Some executive pay packages have indeed become very silly, although it is instructive that most businessmen who criticise them - look at Lord Weinstock yesterday - seem to believe that excess begins just above their own hardly modest level of pay.

No government, in a market economy, can or should be in the business of regulating pay. And there should be no problem with high levels of rewards per se: no one kicks up a fuss about the big money paid to pop stars, footballers or opera singers. Nevertheless, the Chancellor, Sir Owen Green et al have a point.

Managers are leaders of teams, and they divorce themselves from the rest of their team at their peril. Excessively high rewards for one person can de-motivate others. The mechanisms for deciding top pay are biased: remuneration committees compute an average level for a job, and then say that they must pay Bob Bauman or Greg Hutchings far more because the company wants better than the average.

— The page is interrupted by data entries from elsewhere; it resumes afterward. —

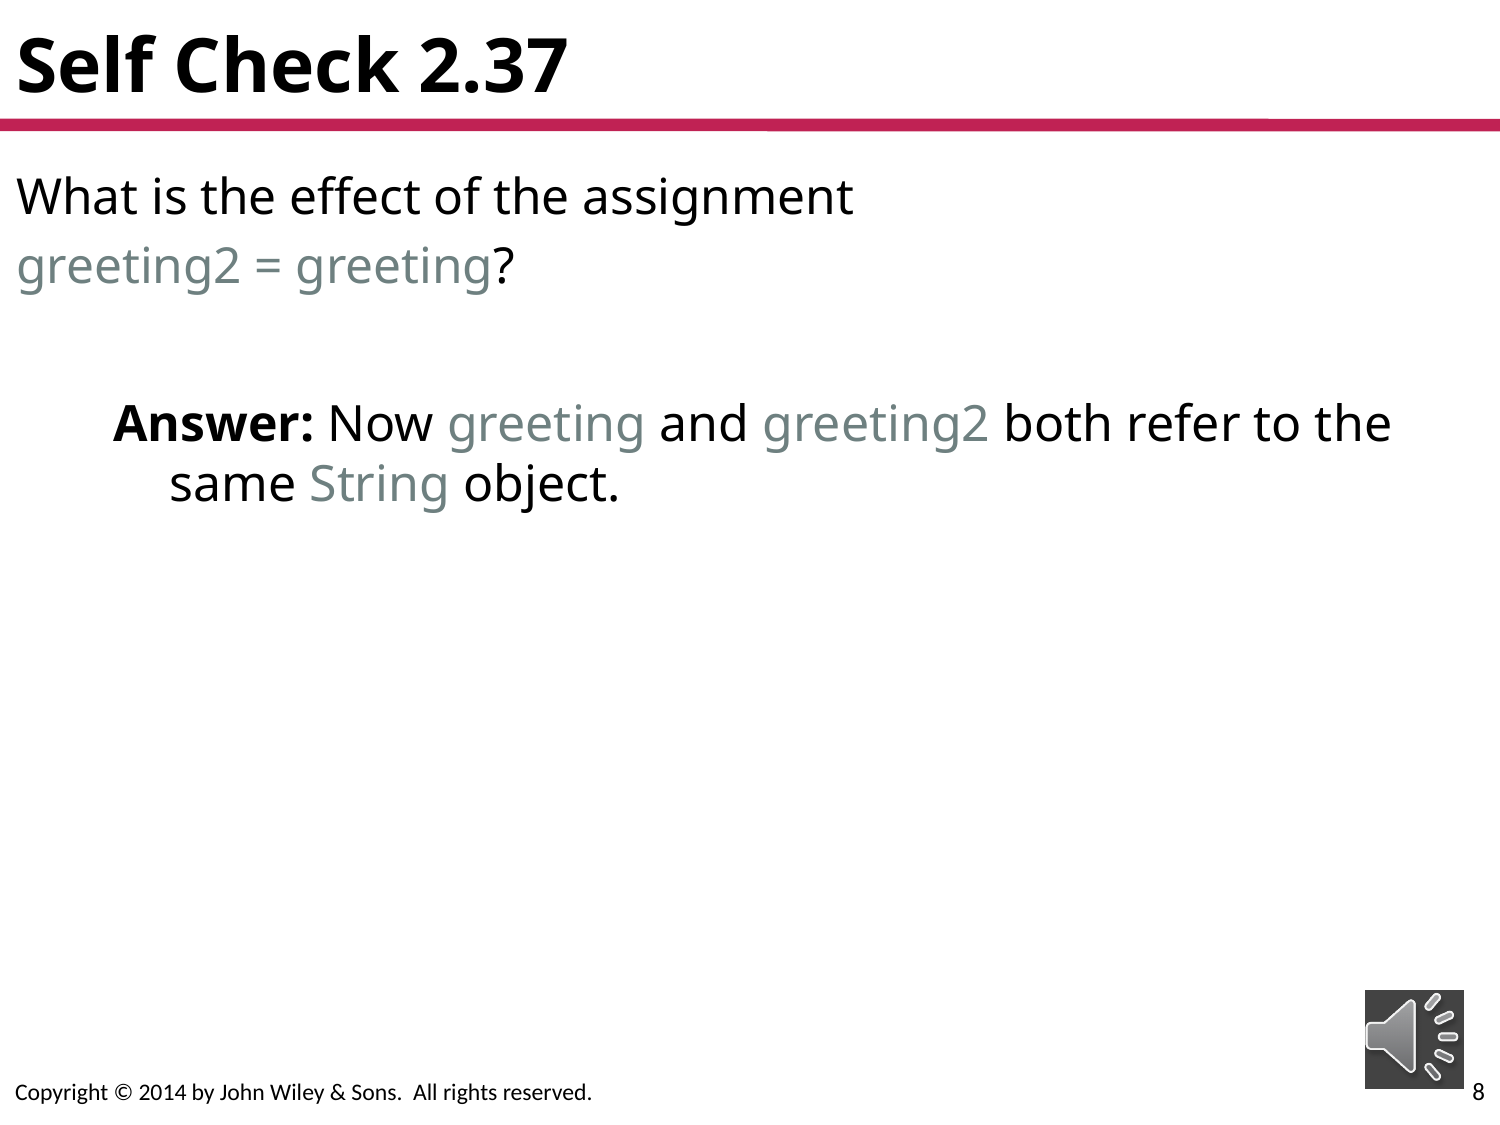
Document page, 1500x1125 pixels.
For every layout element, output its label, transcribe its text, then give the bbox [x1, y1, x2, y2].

title Self Check 2.37 [1, 0, 1500, 125]
picture [1364, 989, 1465, 1090]
list Answer: Now greeting and greeting2 both refer to the same String object. [98, 384, 1450, 848]
list What is the effect of the assignment greeting2 = greeting? [1, 157, 1425, 302]
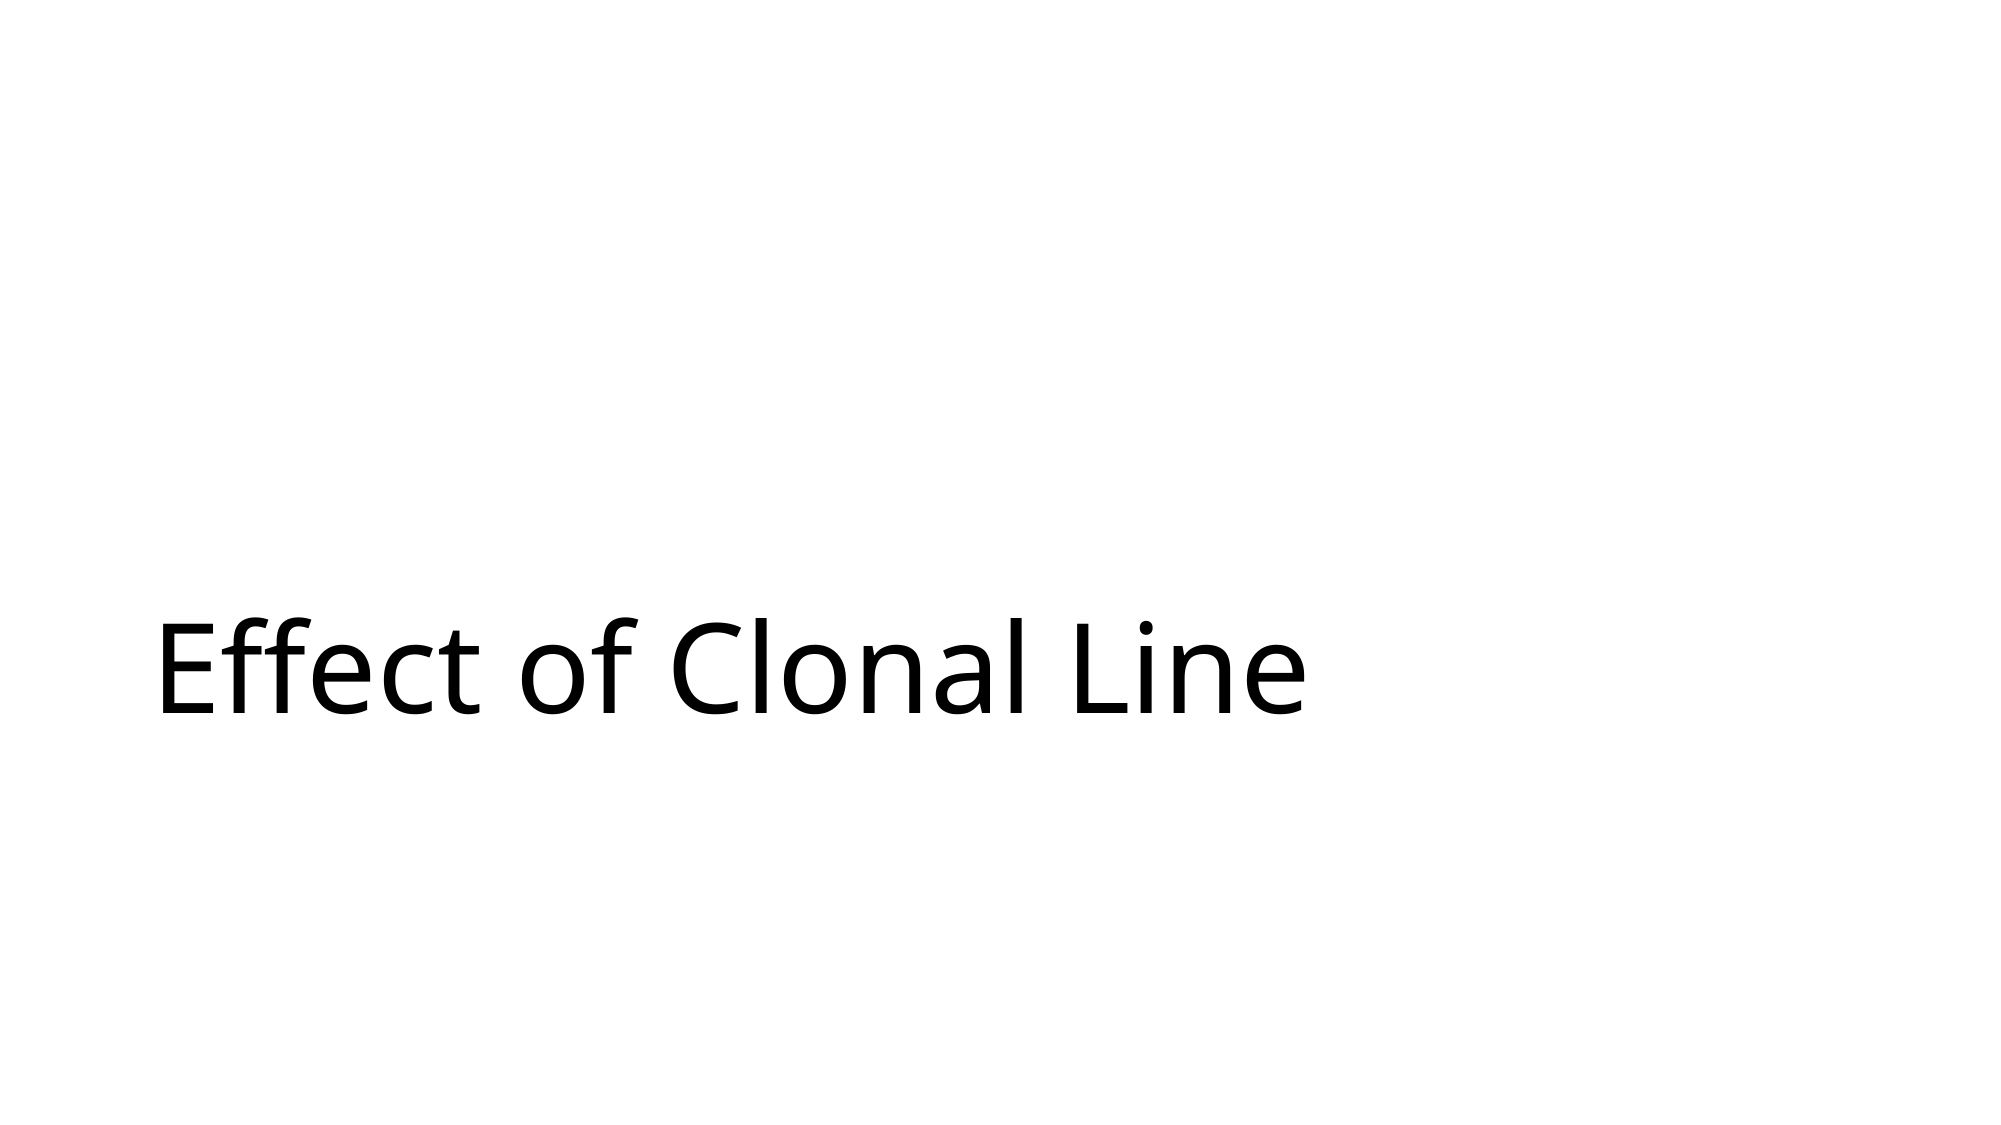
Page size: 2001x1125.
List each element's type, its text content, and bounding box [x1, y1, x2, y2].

title Effect of Clonal Line [136, 280, 1862, 749]
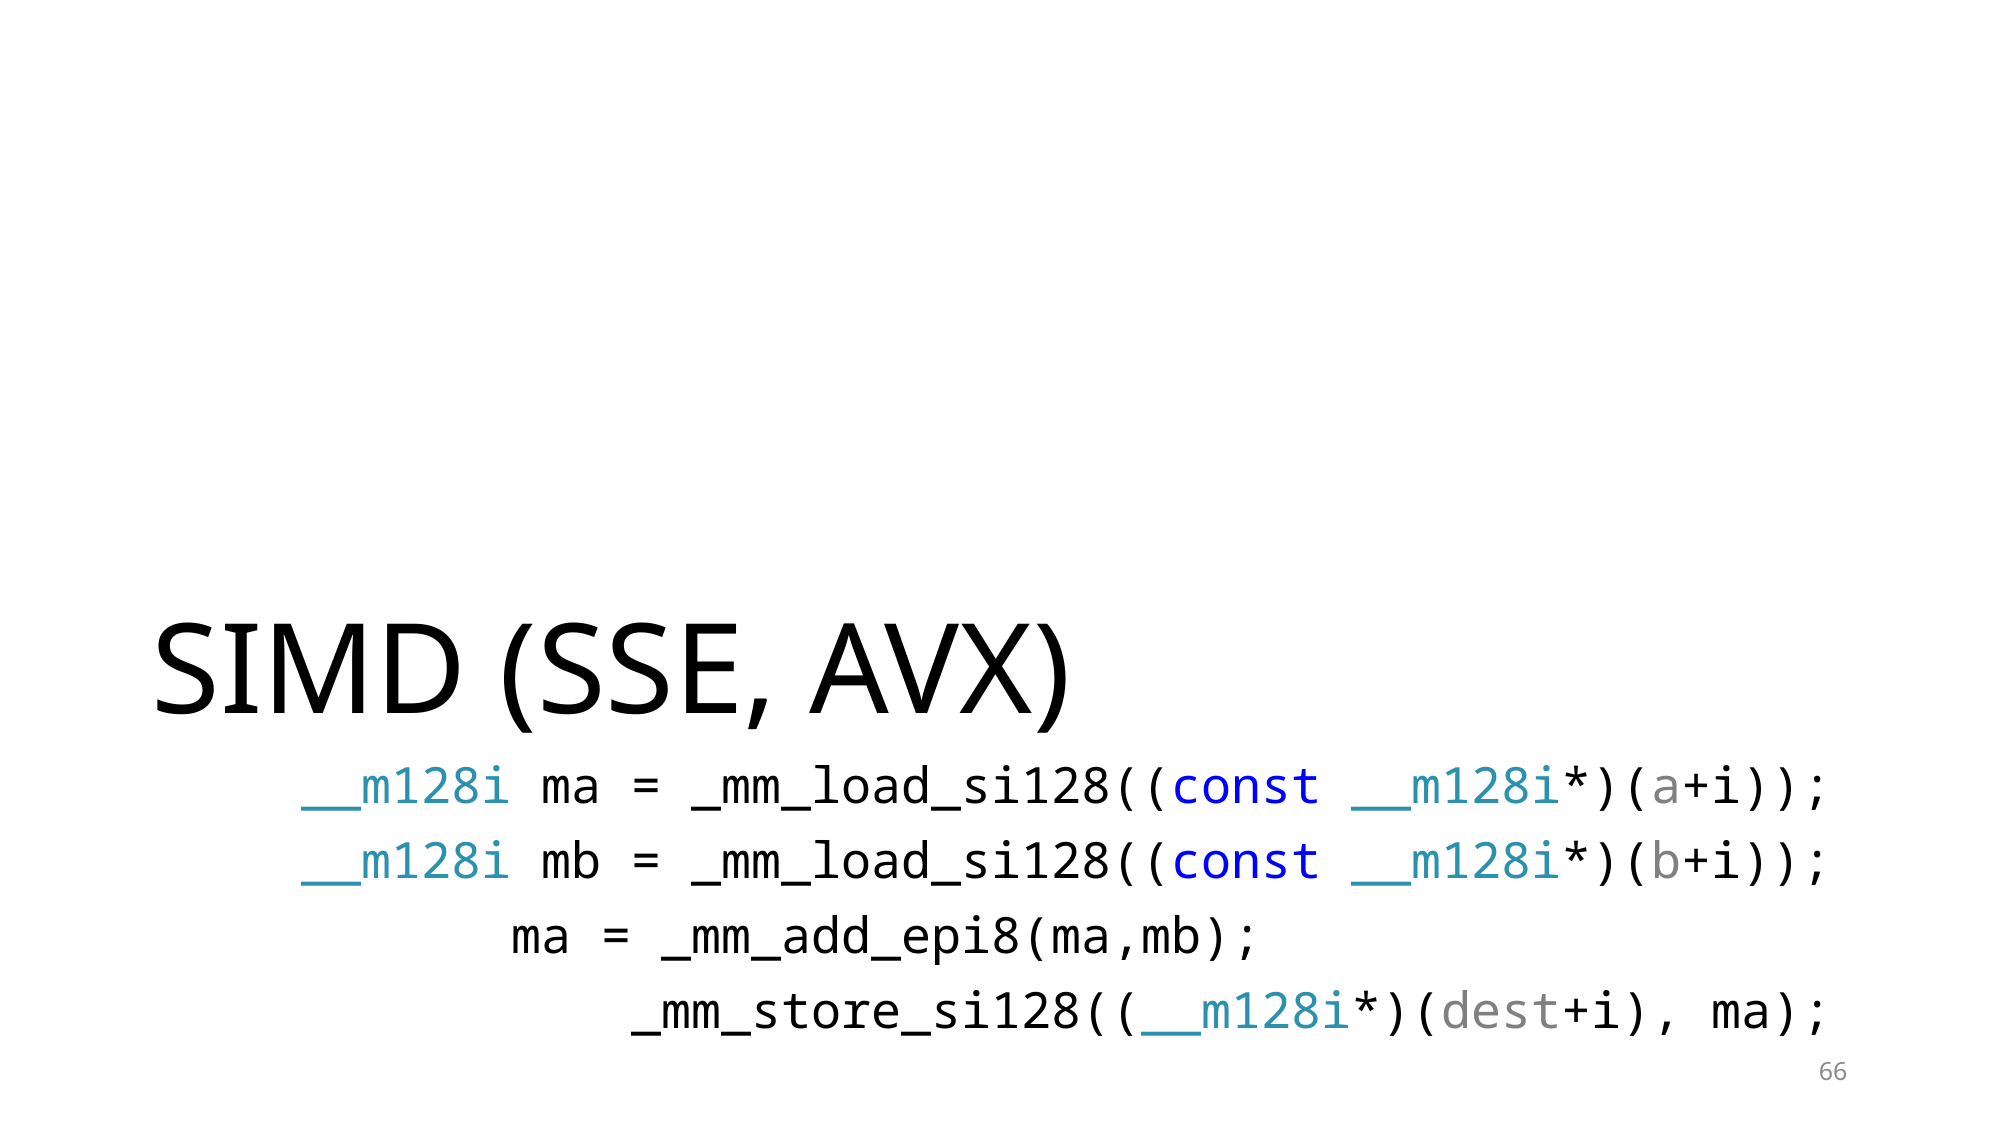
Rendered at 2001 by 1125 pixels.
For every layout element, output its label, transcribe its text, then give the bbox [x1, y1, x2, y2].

title SIMD (SSE, AVX) [136, 280, 1862, 749]
slide_number 66 [1412, 1042, 1863, 1103]
list __m128i ma = _mm_load_si128((const __m128i*)(a+i)); __m128i mb = _mm_load_si128((const __m128i*)(b+i)); ma = _mm_add_epi8(ma,mb); _mm_store_si128((__m128i*)(dest+i), ma); [136, 752, 1862, 999]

Then the average goes up, and the exercise starts again.

Academic research shows no relationship between pay and performance. It would be better to pay basic salaries, plus a top-up clearly performance-related that could be justified to shareholders, and cause less resentment among other employees.

In quoted companies, the obvious solution is to issue options whose exercise price moves up and down with the market sector average. Only if the company outperforms would the executive gain.

The Chancellor should remove the existing capital gains tax postponement on exercising share options unless a scheme meets an acceptable minimum standard.